In March 1916, Spooner clashed with independent MP Noel Pemberton Billing after he publicly accused the government of "murdering" British officers by deploying substandard aircraft. Spooner fiercely counter-attacked in print, repeatedly accusing Billing of adopting "yellow journalism", and describing his indictment as "the irresponsible ravings of third-rate sensational journalism rather than the measured views of a man in earnest for the welfare of his country". He claimed Billing had lost the sympathy of many men who were otherwise prepared to listen to his claims, and support the urgent calls of aviation.

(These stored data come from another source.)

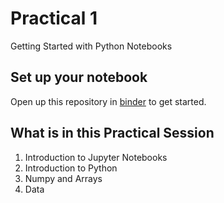 # Practical 1
Getting Started with Python Notebooks


## Set up your notebook 
Open up this repository in [binder](https://mybinder.org/v2/gh/KF5012-AI2020/Practical1/761d6e779ce6a9c1ced12b0f52a94d19070ffc33) to get started.

## What is in this Practical Session
1. Introduction to Jupyter Notebooks
2. Introduction to Python
3. Numpy and Arrays
4. Data
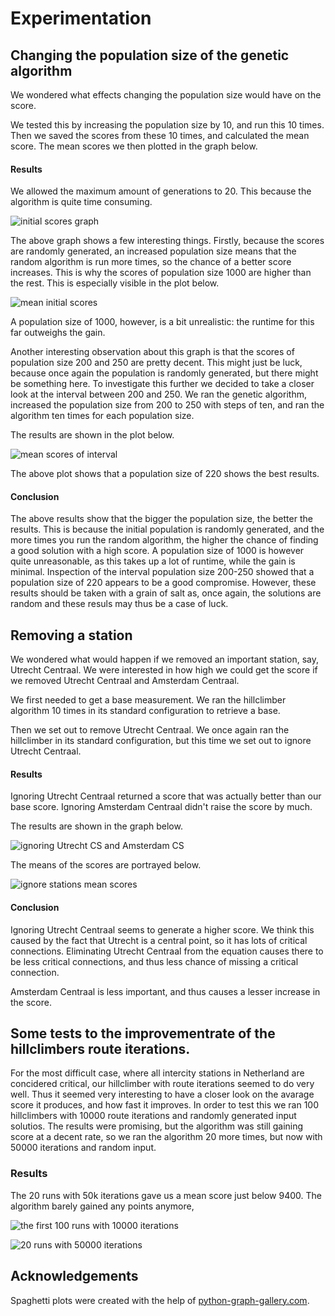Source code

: # Experimentation


## Changing the population size of the genetic algorithm

We wondered what effects changing the population size would have on the score. 

We tested this by increasing the population size by 10, and run this 10 times. Then we saved the scores from these 10 times, and calculated the mean score. The mean scores we then plotted in the graph below. 


#### Results
 
We allowed the maximum amount of generations to 20. This because the algorithm is quite time consuming. 

![initial scores graph](graphs/initial_scores_genetic.png)

The above graph shows a few interesting things. Firstly, because the scores are randomly generated, an increased population size means that the random algorithm is run more times, so the chance of a better score increases. This is why the scores of population size 1000 are higher than the rest. This is especially visible in the plot below. 

![mean initial scores](graphs/mean_scores_all.png)

A population size of 1000, however, is a bit unrealistic: the runtime for this far outweighs the gain. 

Another interesting observation about this graph is that the scores of population size 200 and 250 are pretty decent. This might just be luck, because once again the population is randomly generated, but there might be something here. To investigate this further we decided to take a closer look at the interval between 200 and 250. We ran the genetic algorithm, increased the population size from 200 to 250 with steps of ten, and ran the algorithm ten times for each population size.  

The results are shown in the plot below. 

![mean scores of interval](graphs/mean_scores_interval.png)

The above plot shows that a population size of 220 shows the best results.

#### Conclusion

The above results show that the bigger the population size, the better the results. This is because the initial population is randomly generated, and the more times you run the random algorithm, the higher the chance of finding a good solution with a high score. 
A population size of 1000 is however quite unreasonable, as this takes up a lot of runtime, while the gain is minimal. Inspection of the interval population size 200-250 showed that a population size of 220 appears to be a good compromise. However, these results should be taken with a grain of salt as, once again, the solutions are random and these resuls may thus be a case of luck. 

## Removing a station

We wondered what would happen if we removed an important station, say, Utrecht Centraal. We were interested in how high we could get the score if we removed Utrecht Centraal and Amsterdam Centraal.

We first needed to get a base measurement. We ran the hillclimber algorithm 10 times in its  standard configuration to retrieve a base. 

Then we set out to remove Utrecht Centraal. We once again ran the hillclimber in its standard configuration, but this time we set out to ignore Utrecht Centraal. 

#### Results 

Ignoring Utrecht Centraal returned a score that was actually better than our base score. 
Ignoring Amsterdam Centraal didn't raise the score by much. 

The results are shown in the graph below. 

![ignoring Utrecht CS and Amsterdam CS](graphs/ignore_stations_scores.png)

The means of the scores are portrayed below. 

![ignore stations mean scores](graphs/ignore_means.png)

#### Conclusion

Ignoring Utrecht Centraal seems to generate a higher score. We think this caused by the fact that Utrecht is a central point, so it has lots of critical connections. Eliminating Utrecht Centraal from the equation causes there to be less critical connections, and thus less chance of missing a critical connection. 

Amsterdam Centraal is less important, and thus causes a lesser increase in the score. 

## Some tests to the improvementrate of the hillclimbers route iterations.

For the most difficult case, where all intercity stations in Netherland are concidered critical, our hillclimber with route iterations seemed to do very well. Thus it seemed very interesting to have a closer look on the avarage score it produces, and how fast it improves. In order to test this we ran 100 hillclimbers with 10000 route iterations and randomly generated input solutios. The results were promising, but the algorithm was still gaining score at a decent rate, so we ran the algorithm 20 more times, but now with 50000 iterations and random input.

### Results

The 20 runs with 50k iterations gave us a mean score just below 9400. The algorithm barely gained any points anymore,

![the first 100 runs with 10000 iterations](graphs/100_hillclimber_random_input_10k_iterations.png)

![20 runs with 50000 iterations](graphs/20_hillclimbers_random_input_50k_iterations.png)


## Acknowledgements

Spaghetti plots were created with the help of [python-graph-gallery.com](https://python-graph-gallery.com/124-spaghetti-plot/).
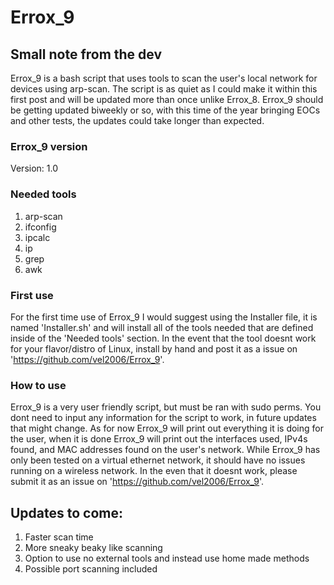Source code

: # Errox_9
## Small note from the dev
Errox_9 is a bash script that uses tools to scan the user's local network for devices using arp-scan. The script is as quiet as I could make it within this first post and will be updated more than once unlike Errox_8. Errox_9 should be getting updated biweekly or so, with this time of the year bringing EOCs and other tests, the updates could take longer than expected.

### Errox_9 version
Version: 1.0
### Needed tools
1) arp-scan
2) ifconfig
3) ipcalc
4) ip
5) grep
6) awk

### First use
For the first time use of Errox_9 I would suggest using the Installer file, it is named 'Installer.sh' and will install all of the tools needed that are defined inside of the 'Needed tools' section. In the event that the tool doesnt work for your flavor/distro of Linux, install by hand and post it as a issue on 'https://github.com/vel2006/Errox_9'. 

### How to use
Errox_9 is a very user friendly script, but must be ran with sudo perms. You dont need to input any information for the script to work, in future updates that might change. As for now Errox_9 will print out everything it is doing for the user, when it is done Errox_9 will print out the interfaces used, IPv4s found, and MAC addresses found on the user's network. While Errox_9 has only been tested on a virtual ethernet network, it should have no issues running on a wireless network. In the even that it doesnt work, please submit it as an issue on 'https://github.com/vel2006/Errox_9'.

## Updates to come:
1) Faster scan time
2) More sneaky beaky like scanning
3) Option to use no external tools and instead use home made methods
4) Possible port scanning included
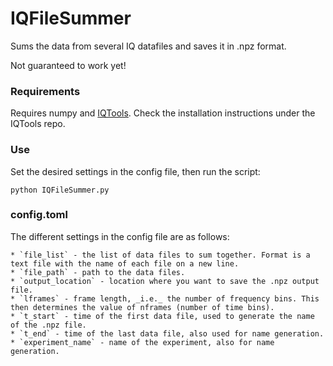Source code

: # IQFileSummer
Sums the data from several IQ datafiles and saves it in .npz format.

Not guaranteed to work yet!

### Requirements
Requires numpy and [IQTools](https://github.com/xaratustrah/iqtools). Check the installation instructions under the IQTools repo.

### Use
Set the desired settings in the config file, then run the script:

    python IQFileSummer.py

### config.toml

The different settings in the config file are as follows:

    * `file_list` - the list of data files to sum together. Format is a text file with the name of each file on a new line.
    * `file_path` - path to the data files.
    * `output_location` - location where you want to save the .npz output file.
    * `lframes` - frame length, _i.e._ the number of frequency bins. This then determines the value of nframes (number of time bins).
    * `t_start` - time of the first data file, used to generate the name of the .npz file.
    * `t_end` - time of the last data file, also used for name generation.
    * `experiment_name` - name of the experiment, also for name generation.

By 1917 the Flight offices had moved from St. Martin's Lane, to 36, Great Queen Street, opposite Freemasons' Hall, London.

During his time as editor, the magazine recorded the aerial accomplishments, among others of Charles Rolls, Louis Bleriot, Roland Garros, and Charles Lindbergh.

He retired as editor of Flight in April 1934, and sold the magazine to Iliffe & Sons. Spooner had already sold his magazine The Auto before this date. On 18 December 1934 at 36, Great Queen Street, an Extraordinary General Meeting was held. At this meeting a special resolution was passed that the publisher F. King & Co. Ltd was to be wound up voluntarily and Spooner was appointed official liquidator for this purpose.

==Marriage==
Spooner married Bessey Maddox on 12 September 1907 at the Register Office, St. George Hanover Square, London. Bessey was a widow, and a daughter of John Craggs, a deceased leather merchant. (Note: This address had been the premises of the Automobile Club of Great Britain and Ireland from May 1902 until it became the Royal Automobile Club in March 1907 following a royal decree by King Edward VII.) Bessey died in 1926, and was buried at Brookwood Cemetery on 16 September 1926.

==Death==
Spooner died of thrombosis at University College Hospital, London, on 3 April 1940.
He was buried on 6 April 1940 at Brookwood Cemetery. Probate was granted on 10 June 1940, with the value of his effects coming to £116,064, 6 shillings and 9 pence. Having actively supported the scientific development of flight since joining the Aeronautical Society of Great Britain (later the Royal Aeronautical Society) during its turn-of-the-century revival era, he maintained a lifelong dedication to the organization. To ensure the continuation of this work, £5,000 of his estate was bequeathed to the society to establish the Stanley Spooner Scholarship for aeronautical research.